_Brano dell'esercizio:_
E quali invece quelle di un ultra cinquantenne come te (e me)?
I nostro coetanei ascoltano molto, si rendono conto che rompono i coglioni quanto quando parlano, soprattutto con quelli più giovani. Ecco, io ho paura di essere un pochettino pesante, nel senso che vedo più sveltezza e stringatezza anche nei trentenni. Temo che noi siamo un pochettino logorroici mentre dovremmo invece essere i più stringati possibile. Quello che scriviamo su WhatsApp è sempre dieci volte più lungo di quello di un trentenne, per non parlare dei ragazzini.

Nel libro racconti che Max Pezzali è sempre stato in una posizione di retrovia fino al grande successo. Eri tu che trainavi e spronavi, anche dopo l’ennesima giudizio negativo da parte del ‘burocrate’… Poi hai dovuto ritagliarti il tuo ruolo, mollando la chitarra che facevi finta di suonate e mettendoti a ballare, nonostante fossi comunque il co-autore dei brani. Tra l’altro quando siete usciti nessuno conosceva i vostri volti, perlomeno con il primo album…
Esatto. Hanno ucciso l’uomo ragno uscì all’inizio dell’estate, e nessuno sapeva chi e come fossimo. Poi via via sempre di più fino all’anno successivo con il video di Nord Sud Ovest Est, la partecipazione al Festivalbar, hanno iniziato veramente a riconoscerci.

Ma cos’è che vi ha permesso di non mollare mai? Avete anche fatto i galoppini per un manager di Genova e avuto qualche prima occasione presentando Live in the Music a 1, 2, 3… Jovanotti.
Ti dico la verità. Per noi fare le canzoni era un passatempo e non un progetto di carriera, anche se nato certamente dalla voglia di fare qualcosa di concreto. Facevano questi ‘diagonaloni’ del pomeriggio a Pavia che per noi erano equivalenti ad andare al bar, giocare a tennis. Allo stesso modo avremmo potuto andare al Ticino a pescare. È per quello che non ci sono mai fermati, perché era qualcosa di piacevole.

Però non eravate dei musicisti…
Max suonava la melodia con due dita su una Korg, ma poteva quantizzare tutto. E poi campionavamo, cosa all’epoca consentita. Io dietro di lui facevo l’air guitar, per gasare, per spingere verso una certa direzione. Ce l’abbiamo fatta comunque.

_Righe fornite:_

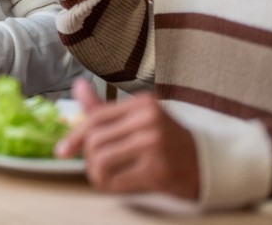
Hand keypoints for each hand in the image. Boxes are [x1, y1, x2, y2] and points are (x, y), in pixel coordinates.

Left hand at [56, 78, 199, 199]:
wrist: (208, 164)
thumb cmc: (166, 141)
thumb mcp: (138, 118)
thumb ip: (105, 108)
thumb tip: (77, 86)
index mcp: (141, 103)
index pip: (95, 117)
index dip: (74, 136)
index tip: (62, 152)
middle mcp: (148, 119)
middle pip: (95, 139)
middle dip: (89, 158)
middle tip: (96, 167)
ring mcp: (154, 143)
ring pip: (101, 159)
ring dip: (96, 173)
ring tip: (104, 177)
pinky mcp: (159, 169)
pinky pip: (117, 179)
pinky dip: (109, 185)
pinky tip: (115, 184)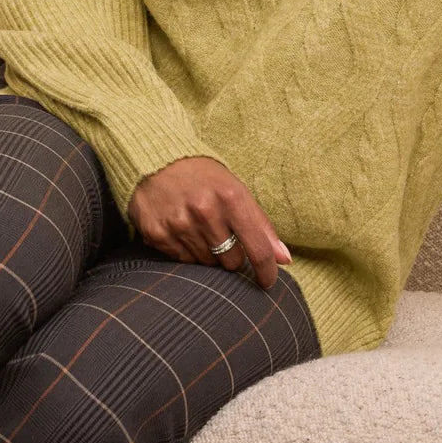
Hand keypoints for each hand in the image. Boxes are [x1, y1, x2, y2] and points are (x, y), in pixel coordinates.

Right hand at [127, 156, 291, 290]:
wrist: (157, 161)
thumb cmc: (204, 177)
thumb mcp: (236, 190)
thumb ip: (261, 225)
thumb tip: (284, 259)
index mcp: (231, 197)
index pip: (257, 249)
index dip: (267, 271)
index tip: (268, 281)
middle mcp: (205, 211)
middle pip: (232, 261)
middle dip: (232, 255)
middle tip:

_Cosa si chiede:_
1 – Nell'intervista sugli esordi con Max Pezzali, su quale strumento Max suonava la melodia con due dita?
2 – Riprendi l'intervista sugli esordi con Max Pezzali dopo la sua ultima frase.

_Risposte numerate:_
1 – Su una Korg.

2 –
A proposito di chitarra nel libro dichiari che “La cruda, nuda e terribile verità è che, se io avessi imparato a suonare la chitarra, non avrei mai lasciato gli 883, e la mia vita sarebbe andata molto diversamente”. Cosa ti lega a questo strumento?
È uno strumento che ho adorato fin da ragazzino. Eddie Van Halen, Slash, Richie Sambora. È il mio passatempo preferito, mi gaso quando affitto degli studi per poi suonarla. Chiaramente la suono come ritmica, come accompagnamento.

I tuoi figli si sono resi conto di cosa siano stati gli 883?
Poco. Non mi piace parlare tanto del mio passato. Anche mio padre non lo faceva con me. Il suo primo lavoro era stato quello di comandante delle petroliere. Mi avrà detto una volta “Sai, ho visto uno squalo grigio in India” oppure “Ho rischiato la vita in un porto presso dei cantieri in Camerun”. Mai è entrato nel dettaglio della sua vita di comandante, per cui anche per me è stato normale non parlare della mia prima vita con gli 883. Quello che sanno lo hanno appreso in gran parte da mia madre, sotto forma di vere e proprie rassegna stampa, con tanto di foto dettagliate.

Che supereroe avresti voluto o vorresti essere?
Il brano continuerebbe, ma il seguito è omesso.